[Collected data]
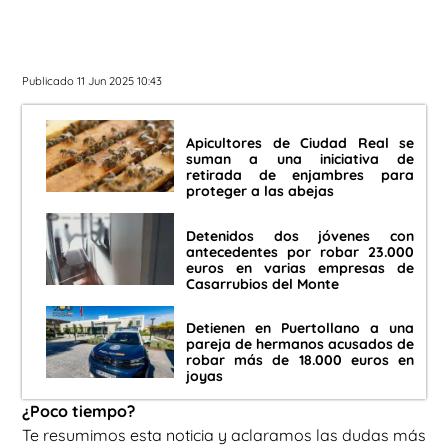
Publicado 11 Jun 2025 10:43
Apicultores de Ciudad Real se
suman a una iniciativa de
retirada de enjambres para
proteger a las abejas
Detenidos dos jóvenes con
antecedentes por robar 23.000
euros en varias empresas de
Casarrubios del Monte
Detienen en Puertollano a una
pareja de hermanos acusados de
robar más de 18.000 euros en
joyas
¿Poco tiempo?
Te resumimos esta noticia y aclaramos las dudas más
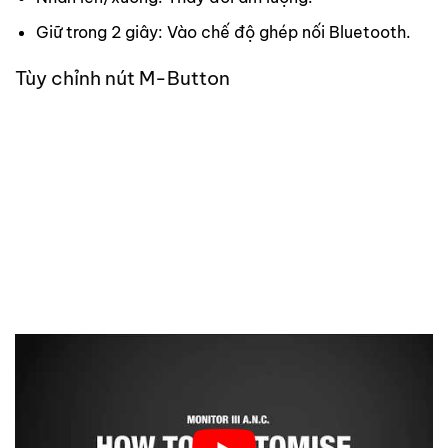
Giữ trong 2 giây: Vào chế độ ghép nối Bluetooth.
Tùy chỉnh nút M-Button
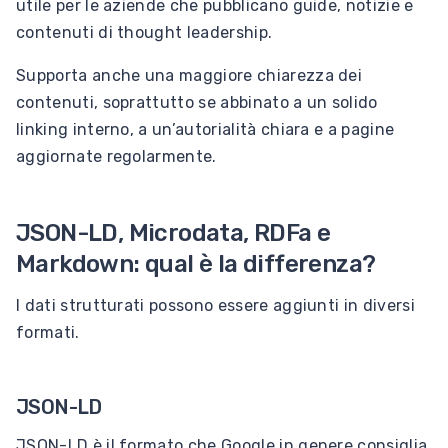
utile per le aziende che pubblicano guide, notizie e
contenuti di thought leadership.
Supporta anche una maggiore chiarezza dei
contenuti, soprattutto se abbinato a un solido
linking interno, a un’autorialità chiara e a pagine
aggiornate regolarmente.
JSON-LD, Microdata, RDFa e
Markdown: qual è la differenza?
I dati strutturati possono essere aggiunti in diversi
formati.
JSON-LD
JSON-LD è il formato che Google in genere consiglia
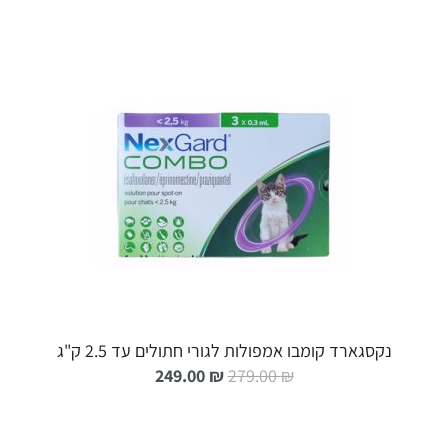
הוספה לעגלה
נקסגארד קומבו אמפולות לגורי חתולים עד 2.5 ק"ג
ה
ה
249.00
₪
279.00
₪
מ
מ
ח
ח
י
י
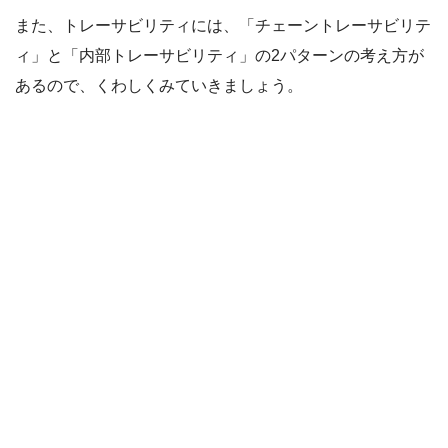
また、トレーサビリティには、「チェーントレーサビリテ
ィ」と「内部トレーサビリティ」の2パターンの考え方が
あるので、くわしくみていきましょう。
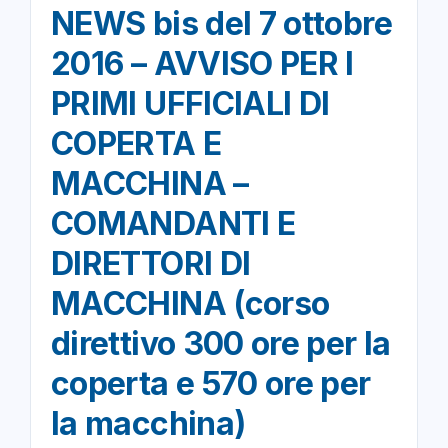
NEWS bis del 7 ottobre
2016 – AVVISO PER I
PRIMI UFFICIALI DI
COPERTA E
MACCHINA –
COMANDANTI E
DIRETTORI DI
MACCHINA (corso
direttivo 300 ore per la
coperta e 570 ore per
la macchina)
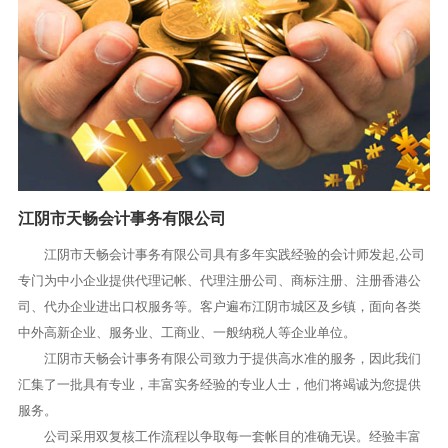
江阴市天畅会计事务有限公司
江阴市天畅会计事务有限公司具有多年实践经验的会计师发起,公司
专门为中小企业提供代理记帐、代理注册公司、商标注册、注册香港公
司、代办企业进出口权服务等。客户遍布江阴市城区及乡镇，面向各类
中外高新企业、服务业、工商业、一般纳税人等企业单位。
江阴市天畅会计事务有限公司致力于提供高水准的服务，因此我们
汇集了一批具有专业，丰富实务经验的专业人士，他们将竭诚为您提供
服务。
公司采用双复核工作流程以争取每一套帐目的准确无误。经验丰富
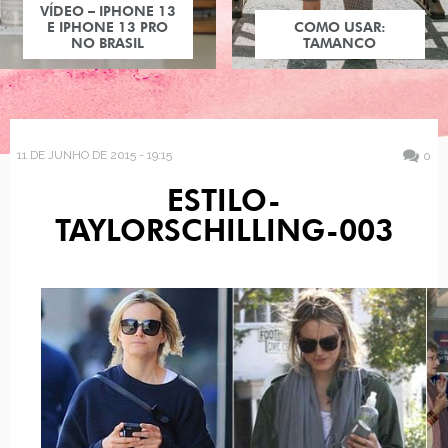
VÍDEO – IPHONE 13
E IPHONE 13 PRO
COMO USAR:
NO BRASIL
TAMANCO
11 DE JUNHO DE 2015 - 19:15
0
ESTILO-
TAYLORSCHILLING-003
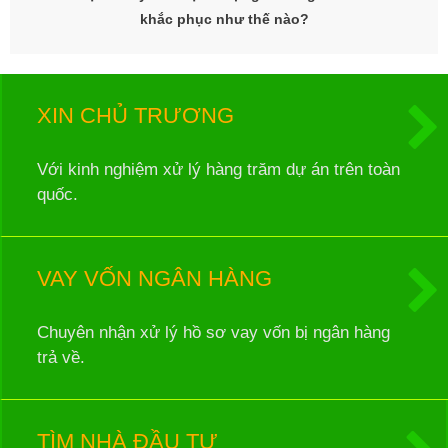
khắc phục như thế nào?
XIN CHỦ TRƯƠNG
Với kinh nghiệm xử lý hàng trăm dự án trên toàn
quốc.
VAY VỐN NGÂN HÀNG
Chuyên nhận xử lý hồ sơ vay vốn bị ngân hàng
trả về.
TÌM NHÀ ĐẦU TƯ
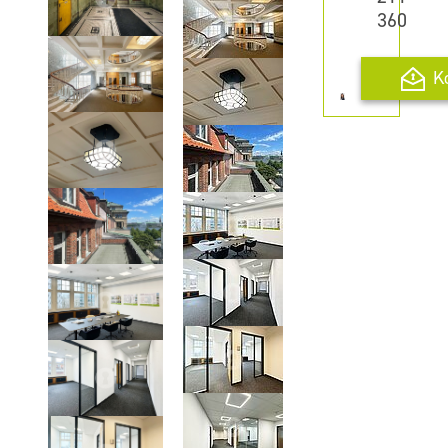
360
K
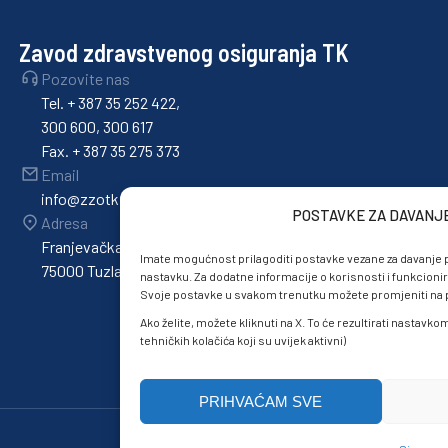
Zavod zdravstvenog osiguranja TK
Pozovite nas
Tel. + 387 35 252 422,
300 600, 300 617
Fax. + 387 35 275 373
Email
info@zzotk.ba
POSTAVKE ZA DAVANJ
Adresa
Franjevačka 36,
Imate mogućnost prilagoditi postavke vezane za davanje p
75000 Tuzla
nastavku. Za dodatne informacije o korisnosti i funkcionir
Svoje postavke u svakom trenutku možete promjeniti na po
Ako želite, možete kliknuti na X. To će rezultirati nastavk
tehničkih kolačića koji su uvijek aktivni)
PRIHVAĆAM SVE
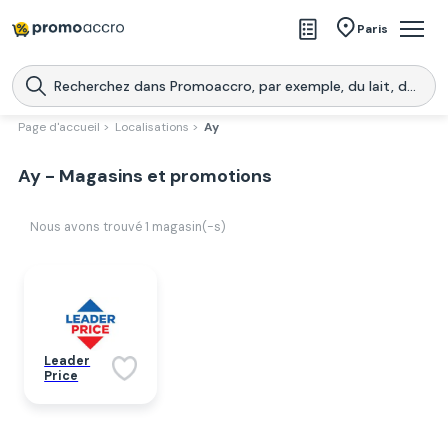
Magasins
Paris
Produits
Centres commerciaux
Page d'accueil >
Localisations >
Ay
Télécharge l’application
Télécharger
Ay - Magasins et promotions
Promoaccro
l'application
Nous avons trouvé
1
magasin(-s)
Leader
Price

Exercise objective: Please go through the data above and copy each line that has the word "application".

Task answer:
Télécharge l’application
l'application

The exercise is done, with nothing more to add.